Leaders in Action for Justice

John Taylor

John Taylor Photo
  • SEIU Local 503 OPEU
  • Public Division
If there were a leadership yearbook, what would your yearbook superlative be and why?

“Least Likely To Be On Human Resources’ Secret Santa List” – because I have spent the last year holding HR accountable not only to their bosses in administration, but to the workers whom they claim to represent, and in particular to the most vulnerable members of our community, who often find themselves bullied, harassed, and dehumanized on the basis of their race, ability, gender, and class by the very organization that boasts to donors of its unwavering commitment to inclusion and social justice.

What is one of your proudest leadership moments during the past year and why? Feel free to share more than one.

We discovered, during the course of a discrimination investigation, that a mid-level HR administrator at the University of Oregon had rubber-stamped a request from an office manager to obtain full read/write access to all of our member’s electronic communications – email, voicemail, everything – in the middle of an active union investigation. Despite admitting to ignorance of policies regarding electronic communications, HR handed the full archive of employee communications over to management for an illegal information dragnet, without the member’s knowledge, effectively turning a the university into a small-scale NSA-style surveillance network.

Fortunately, I happen to be on the Policy Advisory Committee with the university, and as luck would have it, the university policies on data classification and access were nearing expiration and coming up for review at our committee. I familiarized myself with the policies and, when they came forward for review, outlined exactly how and why they failed to offer adequate protections to employee rights and confidentiality. I argued that SEIU, United Academics, and the University Senate needed to review and vet the policies and procedures before anything could be made permanent.

What followed was a month of negotiating with UO General Council, proposals and counter-proposals with Information Services, PR releases to SEIU members and to the wider university community, pulling together a task force of information technology and security experts from our Union membership, and finally a very public showdown on the floor of the University Senate in which I had to threaten to pull SEIU’s support and essentially sink the entire set of Data Classification and Security Policies for the university unless General Council gave us the protections that they had promised (and thus far failed to deliver).

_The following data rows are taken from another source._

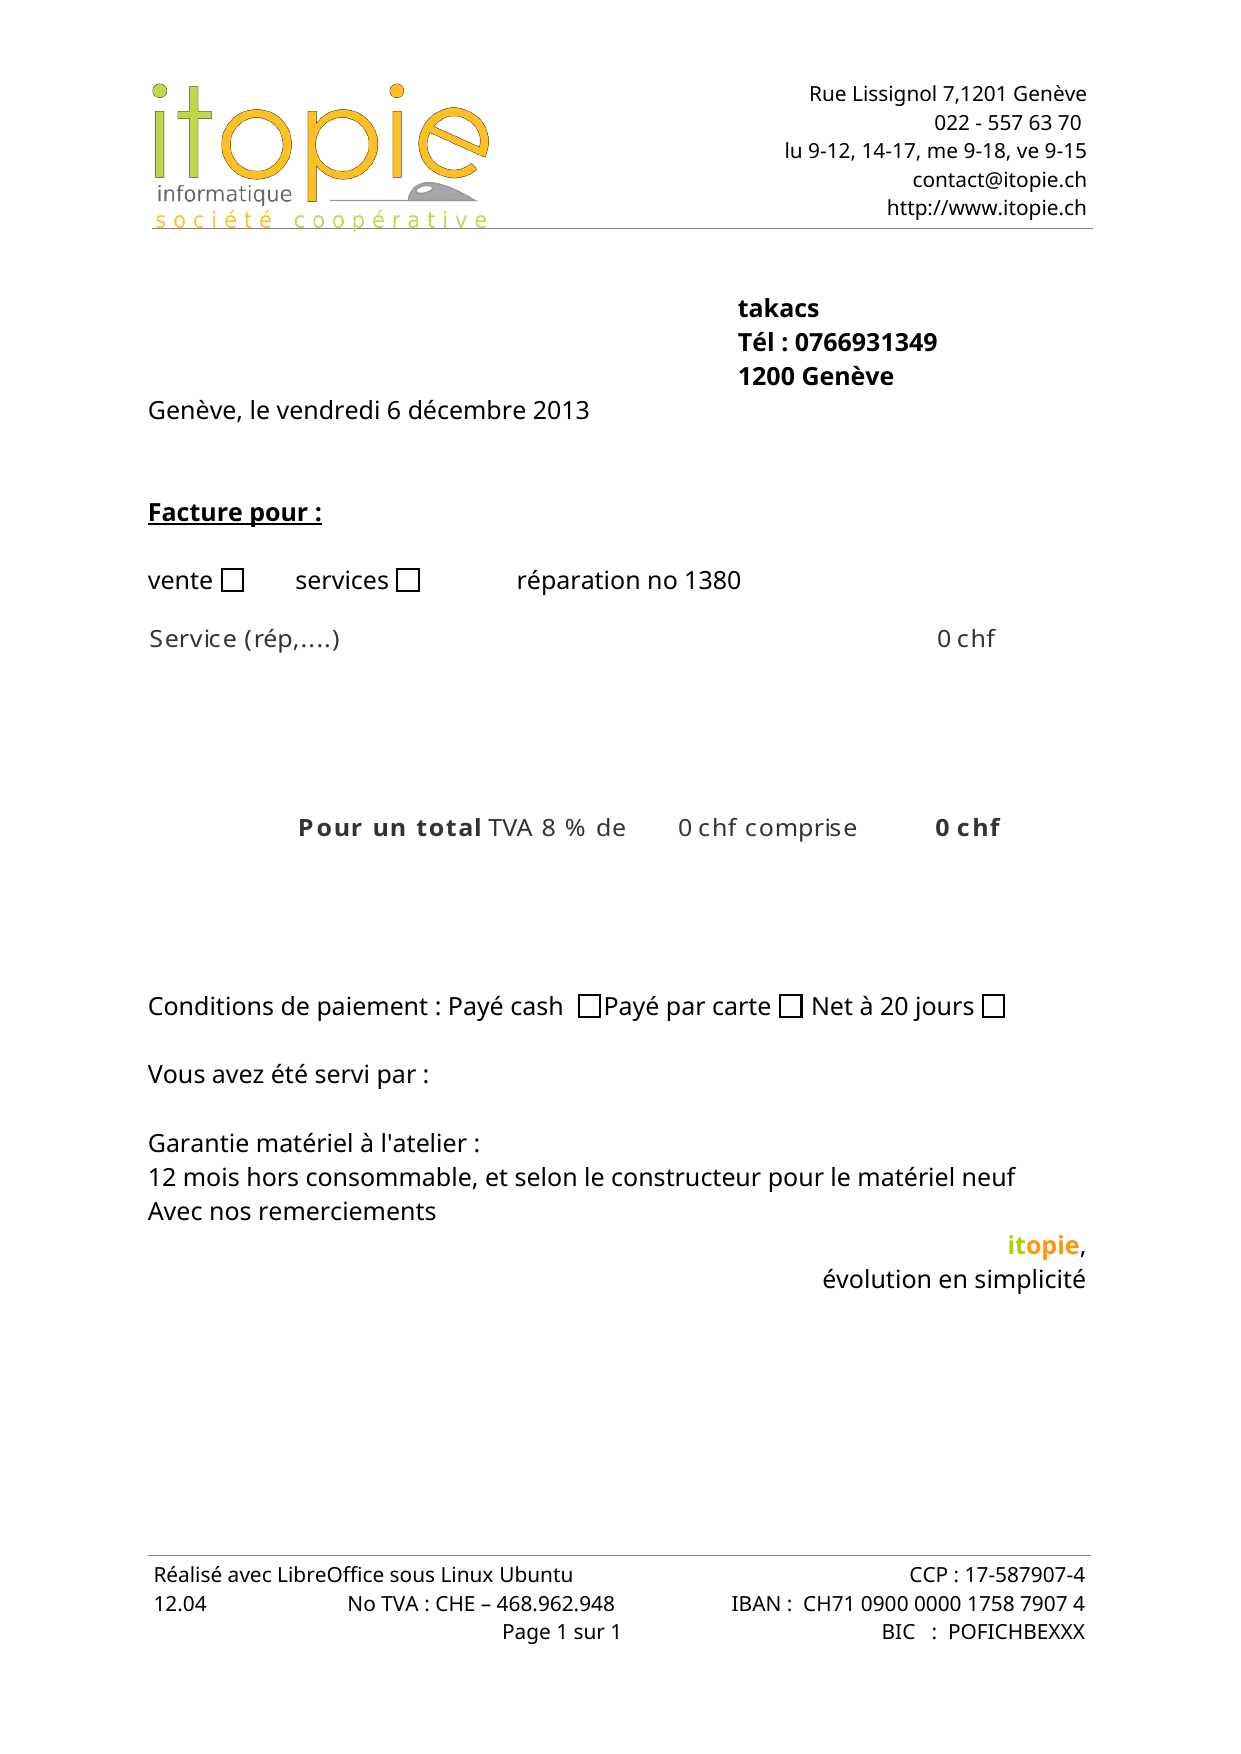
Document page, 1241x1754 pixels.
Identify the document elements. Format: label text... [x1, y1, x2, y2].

text itopie, [148, 1227, 1093, 1262]
text takacs [148, 290, 1093, 324]
text évolution en simplicité [148, 1262, 1093, 1296]
text Facture pour : [148, 495, 1093, 529]
text Avec nos remerciements [148, 1193, 1093, 1227]
text Conditions de paiement : Payé cash Payé par carte Net à 20 jours [148, 989, 1093, 1023]
text Tél : 0766931349 [148, 324, 1093, 358]
text Garantie matériel à l'atelier : [148, 1125, 1093, 1159]
text Genève, le vendredi 6 décembre 2013 [148, 392, 1093, 427]
text Vous avez été servi par : [148, 1057, 1093, 1091]
text vente services réparation no 1380 [148, 563, 1093, 597]
text 12 mois hors consommable, et selon le constructeur pour le matériel neuf [148, 1159, 1093, 1193]
text 1200 Genève [148, 358, 1093, 392]
picture [138, 72, 500, 244]
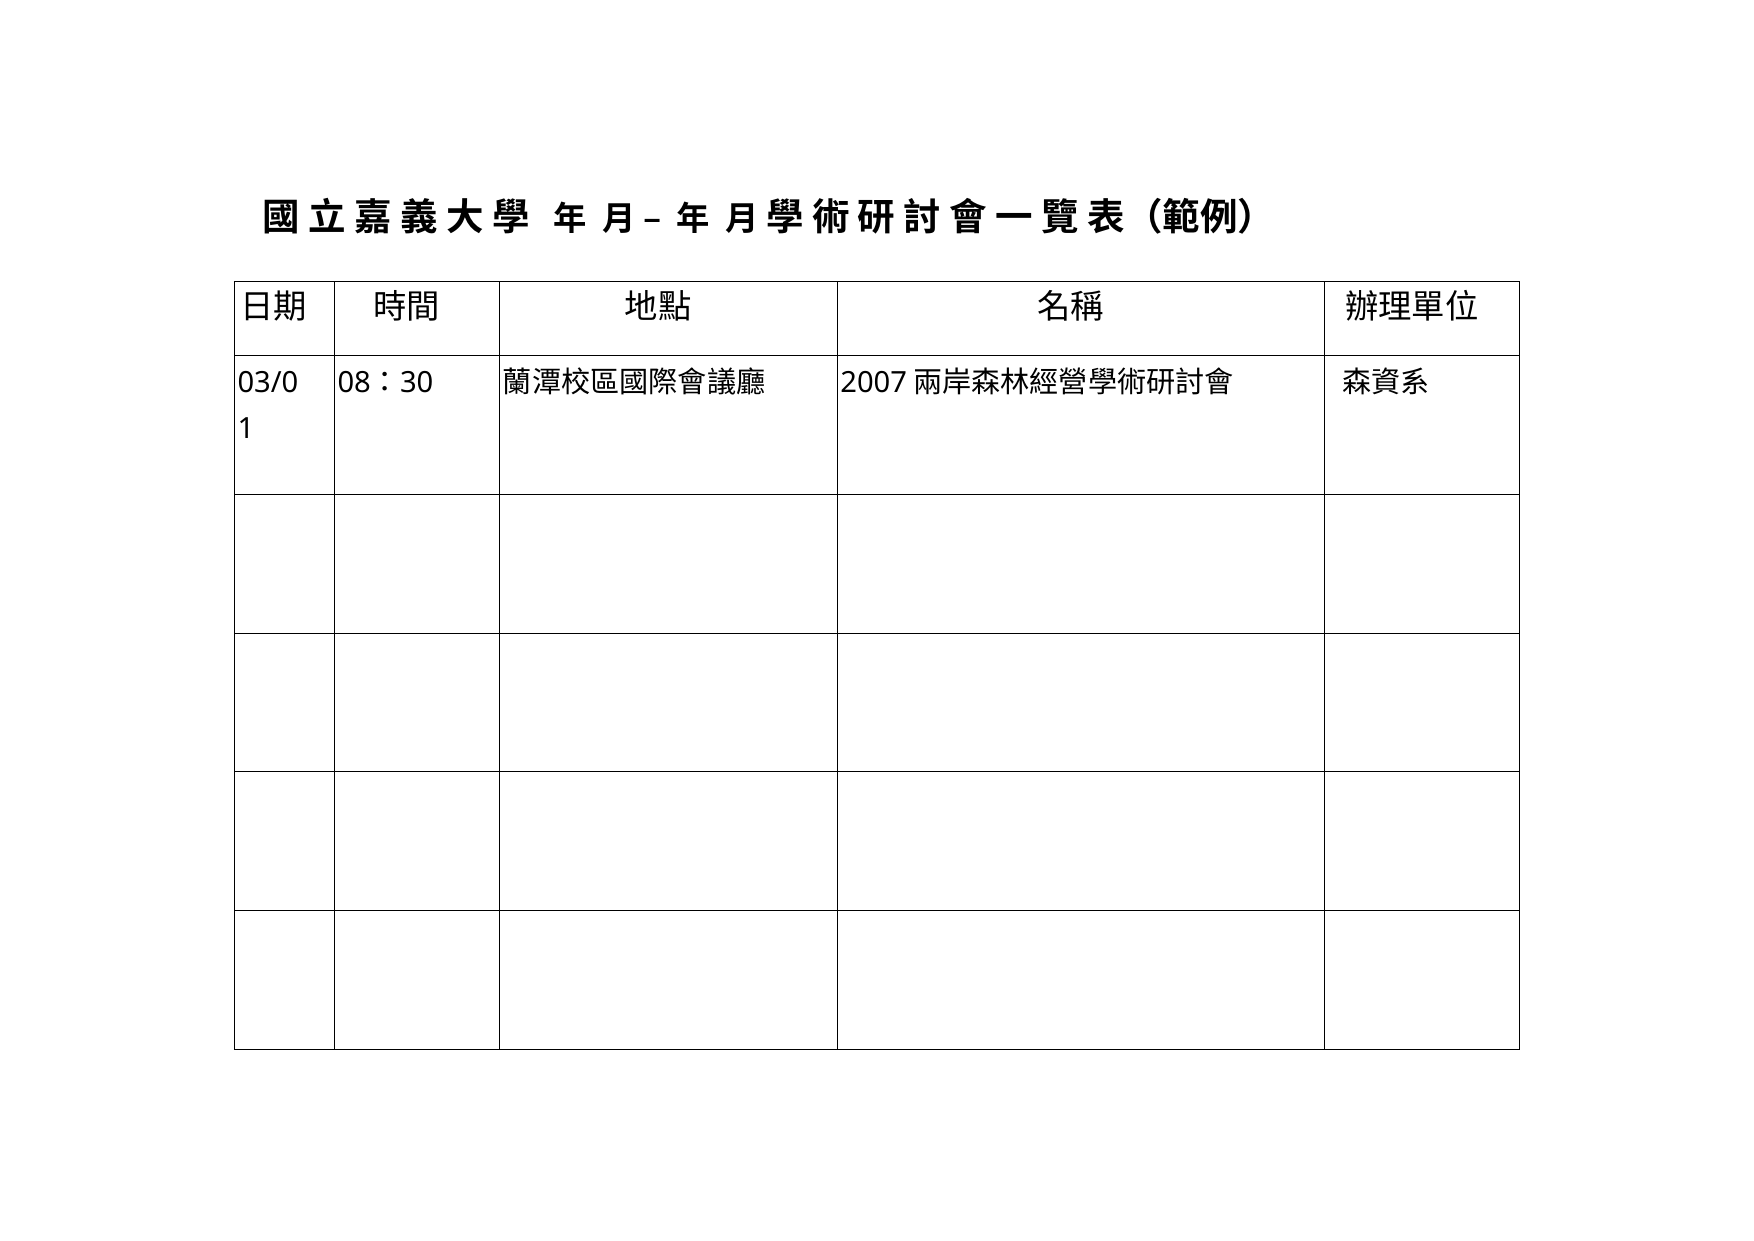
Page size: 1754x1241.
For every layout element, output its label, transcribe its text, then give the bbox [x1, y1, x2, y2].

table_cell [500, 911, 837, 1049]
table_cell 08：30 [335, 356, 499, 494]
table_cell [235, 495, 334, 632]
table_cell [1325, 911, 1519, 1049]
table_cell [838, 772, 1324, 910]
table_cell [335, 911, 499, 1049]
table_header 日期 [235, 282, 334, 355]
table_cell 森資系 [1325, 356, 1519, 494]
table_cell [838, 911, 1324, 1049]
table_cell [1325, 772, 1519, 910]
table_header 地點 [500, 282, 837, 355]
table_cell 03/01 [235, 356, 334, 494]
table_cell [335, 495, 499, 632]
table_cell 2007兩岸森林經營學術研討會 [838, 356, 1324, 494]
table_cell [838, 634, 1324, 771]
table_cell [500, 495, 837, 632]
table_cell [235, 772, 334, 910]
table_cell [235, 634, 334, 771]
table_header 辦理單位 [1325, 282, 1519, 355]
table_cell [500, 772, 837, 910]
table_header 時間 [335, 282, 499, 355]
text 國 立 嘉 義 大 學 年 月 – 年 月 學 術 研 討 會 一 覽 表（範例） [150, 187, 1604, 241]
table_cell [1325, 634, 1519, 771]
table_cell [1325, 495, 1519, 632]
table_cell [335, 772, 499, 910]
table_cell [838, 495, 1324, 632]
table_cell [500, 634, 837, 771]
table_cell [335, 634, 499, 771]
table_header 名稱 [838, 282, 1324, 355]
table_cell [235, 911, 334, 1049]
table_cell 蘭潭校區國際會議廳 [500, 356, 837, 494]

Within a week of the Senate showdown, we had the policies and procedures in place, and any access to employee electronic communications had to be approved in advance and with the employee’s consent by a transparent internal procedure accountable ultimately to the Provost of the university. We had won our policies. We had stared down the administration on the floor of the university senate, and the administration blinked. Now, when they are asked whether a manager can simply access employee emails at their whim, HR has to point to the policies that their arrogance and lack of due diligence forced SEIU to craft.

Looking ahead to this year, what do you want to be the next step in your development as a leader? How will that step help our movement for economic and racial justice?

As I move into my new role as Chief Steward for my local here at the University of Oregon, I plan to reach out and build broader power coalitions both among our sister unions at the university – United Academics and the Graduate Teaching Fellows Federation – and within the larger community; to strengthen our media presence and our outreach; to bring the various stakeholders in the creation of a better future together in solidarity, in vision, and in voice. I plan to become increasingly involved in local political campaigns and activism, to have my voice heard beyond the walls of the administration of the university, to lend my hands to the building of the future that we all know must become a reality if our society is to survive and flourish in the times ahead. I plan to fight.

Anything else you would like to add?

The SEIU Ignite conference was one of the more inspiring and energizing times in my life. It was both humbling and electrifying to witness the wider, international context of the fight for justice and human dignity that I see every day at the University of Oregon. The realization that we are not alone in this fight – that it is a truly global struggle – and that the energy, the momentum, and the arc of history are all on our side, has only strengthened my resolve to take on these issues with relentless and unwavering dedication both in my local worksite and in the great battle for a better future for all.